Nachdem Papst Leo Xlll. am 15. September 1879 seine Zustimmung zur Eröffnung des Haupt-verfahren gegeben, dauerte es wieder mehr als 50 Jahre, bis die Ritenkongregation die Frage über das heroische Tugendleben Pallottis geprüft und im positiven Sinn beantwortet hatte. Papst Pius Xl. Gab am 24. Januar 1932 seinen diesbezüglichen Erlass öffentlich bekannt. Damit war der Hauptschritt zur Seligsprechung getan, wenigstens von menschlicher Seite her. Nun musste zum glücklichen Abschluss des Prozesses nur noch eine Bedingung erfüllt sein, die indes Gott allein erfüllen kann: ein zweites Wunder.
Zu einer Seligsprechung werden nämlich mindestens zwei offenkundige Wunder gefordert, die nach dem Tode des Dieners Gottes auf seine Fürbitte hin erfolgt sein müssen. Ein erstes hatte sich schon Ende des ver-gangenen Jahrhunderts ereignet: Die sofortige Heilung eines Schädelbruchs. Aber das zweite Wunder liess lange auf sich warten. Und doch ist es noch zur rechten Zeit gekommen. Es er-eignete sich am 12. September 1947 in der Oberpfalz in Deutschland. Eine Frau lag 17 Jahre lang an multipler Sklerose gelähmt darnieder. Verschiedene Ärzte hatten sie als unheilbar erklärt. Durch Krankenbriefe von Schönstatt wurde die arme Kranke zu einem grossen Vertrauen auf Pallottis Hilfe ermuntert. Sie hielt sechs Novenen um Genesung.
Am 12. September 1947, am Fest des heiligen Namens Mariä, gegen neun Uhr vormittags, fühlte die kranke Frau auf die Anrufung Mariens und Pallottis plötzlich geheilt. Sie stand auf, konnte sich seit 17 Jahren zum erstenmal wieder auf die Füsse stellen und schritt im Zimmer auf und ab, nicht nur einmal, sondern wohl gegen vierzigmal. Von dieser Stunde ankonnte sie ohne Hilfe gehen und alle Hausarbeiten verrichten, leichte wie schwere. Nach eidlicher Aussage der Aerzte steht fest, dass die Frau nicht mehr die geringste Spur von multipler Sklerose aufweist und vollständig geheilt ist.

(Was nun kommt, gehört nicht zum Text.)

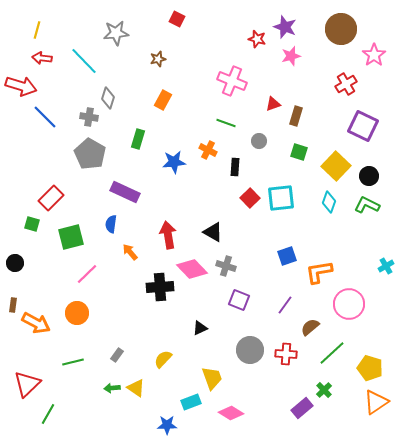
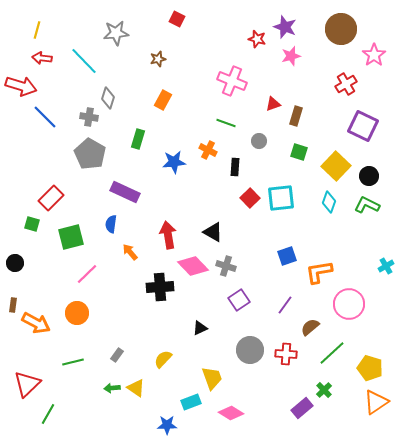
pink diamond at (192, 269): moved 1 px right, 3 px up
purple square at (239, 300): rotated 35 degrees clockwise
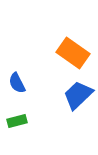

Der kirchliche Gerichtshof, der den Fall sehr eingehend prüfte, kam zur Überzeugung, dass es sich hier um ein offenkundiges Wunder handle. Damit war die letzte Bedingung zur Seligsprechung Pallottis erfüllt und der Heilige Vater, Pius Xll., hatte die Güte, den Tag der Seligsprechung auf den 22. Januar 1950 festzulegen, womit Vinzenz Pallotti der erste Selige des Heiligen Jahres sein wird.

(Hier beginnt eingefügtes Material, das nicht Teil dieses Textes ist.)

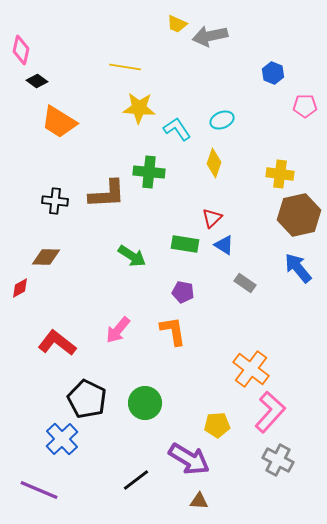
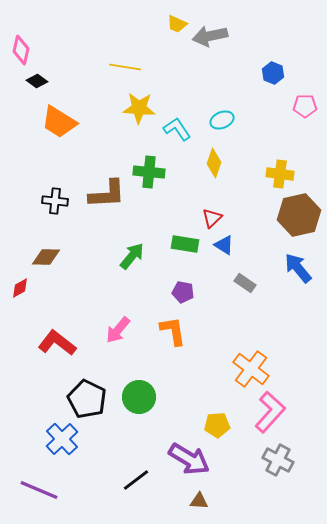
green arrow: rotated 84 degrees counterclockwise
green circle: moved 6 px left, 6 px up
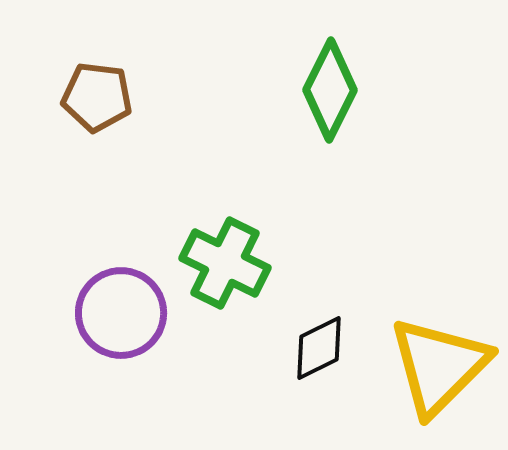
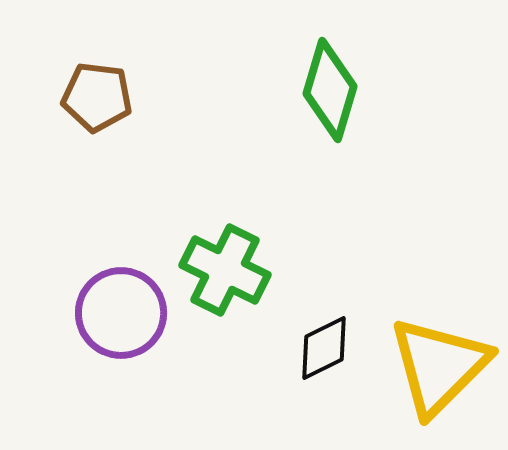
green diamond: rotated 10 degrees counterclockwise
green cross: moved 7 px down
black diamond: moved 5 px right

So ist es durch ein geradezu greifbares Walten der Vorsehung geschehen, dass Vinzenz Pallotti auf den Tag genau hundert Jahre nach seinem Tode zur Ehre der Altäre erhoben wird.
Als wunderschöne Fügung dürfen wir es betrachten, dass das zweite Wunder, das langerbetete, gerade noch zur rechten Zeit, man kann sagen, im letzten Augenblick kam, damit der Prozess noch vor dem Heiligen Jahr zum Abschluss gebracht werden konnte, und dass diese Wunder sich in Deutschland und an einem Mitglied der Schönstatt-Bewegung ereignete, gleichsam als göttliche Anerkennung und Belohnung dafür, dass die Gründung Pallottis bis jetzt in Deutschland und gerade durch die Schönstatt-Bewegung die grösste Förderung, ja eine eigentliche Wiedergeburt erfahren hat.

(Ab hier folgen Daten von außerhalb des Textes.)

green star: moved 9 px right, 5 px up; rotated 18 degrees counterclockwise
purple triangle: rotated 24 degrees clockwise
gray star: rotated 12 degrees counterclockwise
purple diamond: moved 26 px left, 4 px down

Eine schöne Fügung ist es auch, dass in diesem Heiligen Jahr 1950 der 22. Januar, der Todestag Pallottis, gerade auf einen Sonntag fällt, so dass die Seligsprechung, die immer an einem Sonntag oder Festtag stattfindet, auf den Tag genau mit dem 100. Todestag Pallottis zusammenfällt. Wer wird angesichts dieser Tatsachen und Fügungen nicht mit jubelndem Herzen das Te Deum anstimmen: «Grosser Gott, wir loben Dich!»